If you use this software in your research, please cite it as follows:

@software{korotenko-sci-trans-git,
    author = {Yehor Korotenko},
    title = {sci-trans-git},
    year = {2025},
    publisher = {GitHub},
    version = {0.2.0-alpha},
    url = {https://github.com/DobbiKov/sci-trans-git},
    doi = {10.5281/zenodo.15775111}
}

The state of the project

In this section the state of the project is described as well as the reports that are done by the moment of the README edit.

State of the project

Currently, the main goal is to improve the myst two-way parsing in order to be able to parse it into XML tags and reconstruct it back.

In parallel, we explore possibilities to provide to the model the context of a document.

Library

For now, the library translates jupyter notebooks by using jupytext module to extract contents of cells, pass it to the models and extract translation and LaTeX documents by using pylatexenc to construct an AST and divide the document into chunks and then translate those chunks.

Also the library provides a functionality to translate myst and LaTeX files as well following the same approach:

  1. Parse the code
  2. Identify and differentiate syntax part from human-text parts.
  3. Construct XML code
  4. Translate via LLM
  5. Reconstruct the document back.

The translation is stored in the translation database, in order to not retranslate the translated chunks and just retrieve them.

The library also provides a possibility to correct translation (i.e rewrite or fix the translated file by the model and save the translation in the database so it is not overwritten in the future).

In order to improve translation quality and avoid ambiguity the vocabulary feature is provided in the library. For the translation command, there's an optional parameter that is a vocabulary (translation pairs) that would help the model to use the appropriate words and phrases that are presented in the vocabulary.
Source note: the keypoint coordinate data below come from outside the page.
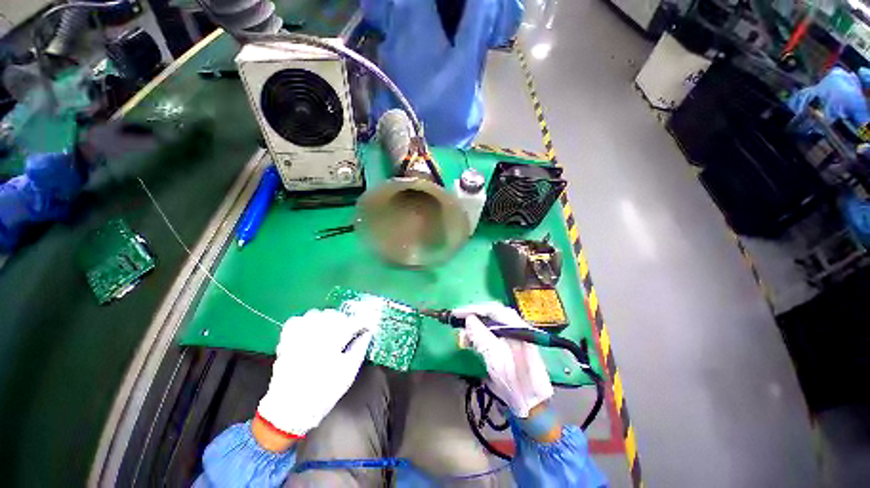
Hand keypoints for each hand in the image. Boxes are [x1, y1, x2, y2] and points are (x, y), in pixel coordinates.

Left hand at [256, 309, 373, 439]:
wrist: (290, 409)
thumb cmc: (324, 391)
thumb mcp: (348, 372)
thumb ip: (360, 348)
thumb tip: (368, 333)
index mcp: (331, 341)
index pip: (352, 323)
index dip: (362, 324)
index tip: (366, 329)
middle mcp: (314, 333)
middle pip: (334, 315)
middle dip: (345, 321)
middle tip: (350, 333)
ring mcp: (297, 335)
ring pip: (317, 314)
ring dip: (327, 320)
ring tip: (331, 331)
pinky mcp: (286, 340)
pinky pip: (298, 320)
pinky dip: (307, 321)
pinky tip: (311, 331)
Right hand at [453, 302, 553, 417]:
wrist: (532, 405)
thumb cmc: (515, 382)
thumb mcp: (496, 359)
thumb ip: (482, 337)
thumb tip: (469, 319)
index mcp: (517, 327)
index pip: (493, 310)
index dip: (473, 309)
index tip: (456, 313)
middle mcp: (516, 327)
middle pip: (491, 315)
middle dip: (473, 318)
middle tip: (457, 323)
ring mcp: (513, 336)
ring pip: (490, 324)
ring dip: (475, 328)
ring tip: (463, 337)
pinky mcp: (509, 345)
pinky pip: (491, 334)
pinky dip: (479, 336)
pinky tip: (471, 342)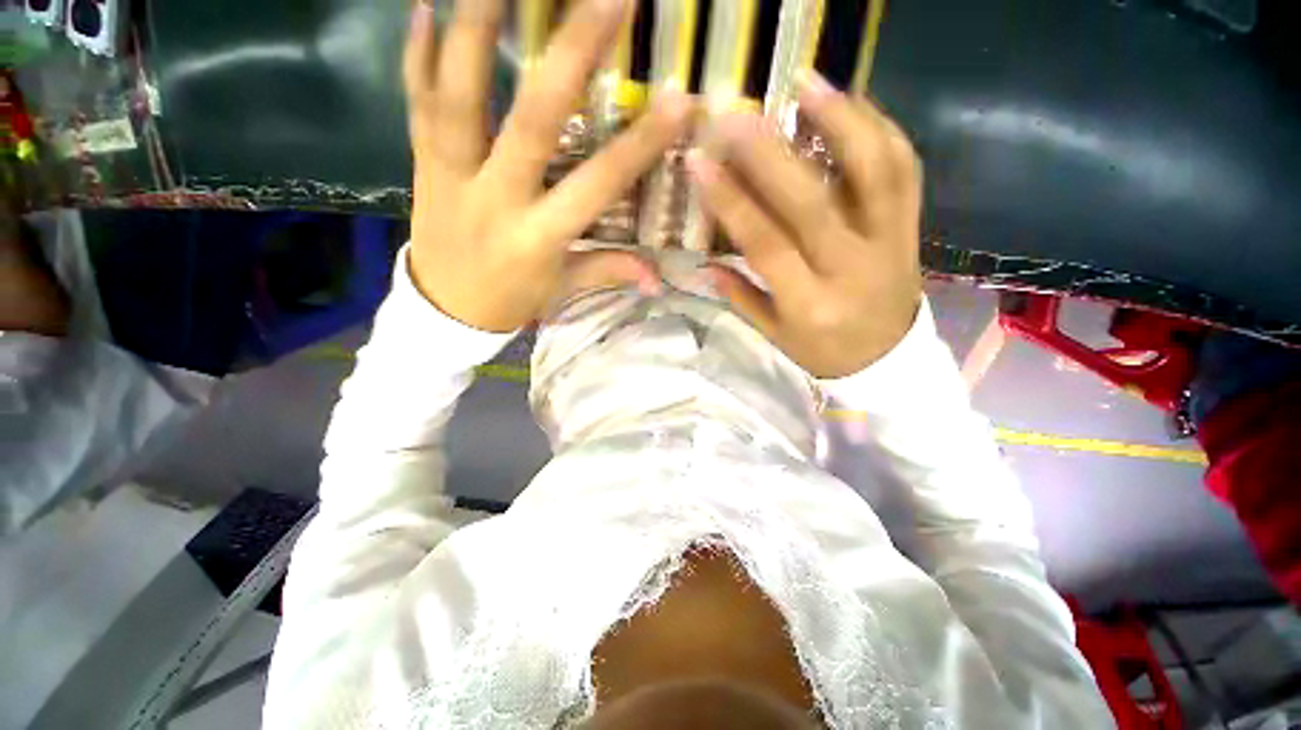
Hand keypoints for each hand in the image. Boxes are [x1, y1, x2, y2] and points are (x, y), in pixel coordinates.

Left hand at [404, 0, 692, 331]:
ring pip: (461, 95)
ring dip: (477, 27)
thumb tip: (658, 279)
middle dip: (570, 55)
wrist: (444, 314)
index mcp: (538, 237)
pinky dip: (417, 53)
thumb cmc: (512, 302)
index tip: (679, 102)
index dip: (639, 147)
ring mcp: (450, 175)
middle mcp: (496, 199)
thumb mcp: (563, 290)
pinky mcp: (421, 164)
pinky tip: (423, 5)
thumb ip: (608, 271)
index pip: (597, 186)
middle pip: (532, 121)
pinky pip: (417, 102)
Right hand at [688, 73, 922, 378]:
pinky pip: (904, 169)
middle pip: (812, 201)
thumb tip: (704, 263)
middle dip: (769, 154)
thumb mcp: (773, 334)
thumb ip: (740, 296)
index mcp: (809, 303)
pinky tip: (851, 103)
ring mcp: (890, 241)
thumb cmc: (822, 350)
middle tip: (735, 116)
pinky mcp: (912, 226)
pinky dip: (880, 128)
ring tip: (805, 82)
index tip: (700, 162)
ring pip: (874, 171)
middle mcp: (852, 268)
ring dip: (841, 119)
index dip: (731, 201)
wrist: (888, 359)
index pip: (766, 244)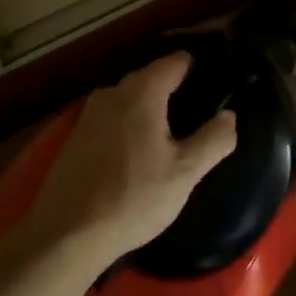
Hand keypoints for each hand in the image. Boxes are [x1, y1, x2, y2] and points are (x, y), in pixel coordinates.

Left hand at [17, 53, 237, 269]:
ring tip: (171, 139)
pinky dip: (129, 127)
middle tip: (198, 119)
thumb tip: (229, 116)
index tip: (217, 86)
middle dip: (176, 93)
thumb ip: (213, 140)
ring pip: (131, 100)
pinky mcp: (76, 136)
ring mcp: (90, 112)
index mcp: (142, 90)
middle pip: (153, 78)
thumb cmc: (132, 197)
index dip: (200, 69)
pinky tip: (137, 157)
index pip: (177, 61)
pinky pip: (113, 119)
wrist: (65, 235)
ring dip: (151, 113)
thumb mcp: (184, 174)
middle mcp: (113, 90)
Slightly changed chunks that are stored in the database are provided to the LLM as an example in order to take the post-edits into account and follow the author's style of writing.

CLI

In order to simplify the library testing and presentation, a CLI application that implements library functionality has been developed.

Reports

  1. First report = the report presents the first prototype written in rust programming language presenting the idea of the tool. The report also provides useful information about the energy consumption of the existing high-performance models.
  2. Second report = the report presents the version of the library and the tool on python as well as with the first version control prototype.
  3. Aristote evaluation report = the report provides the comparison of the translations of the gemini and llama-3.3 models.
  4. Translation evaluation report = the report that evaluates the quality of translation of different models such as: gemini, llama and gemma from and to languages such as:
  • English
  • French
  • German
  • Ukrainian
  1. Translation evaluation tool report = the report presents the new tool for automatic translation evaluation using popular metrics.
  2. Latex chunking report = the report presents the results of the work on developing the feature of dividing LaTeX documents into chunks in order to simplify translation.
  3. New ways of passing text to LLMs report = the report presents the results of the work on exploring the new way of passing text into LLMs in order to improve the reliability of structure preserving and reduce number of tasks that the models must handle simultaneously.
  4. One shot translation to preserve writing style report = the report presents the explorations and the results about preserving the style using one-shot prompting technique.

Resources presented in the repository

Current development direction

  • Improve myst parsing.
  • Explore the ways to use the translation database and to provide the model the way and the style it should write the translation in.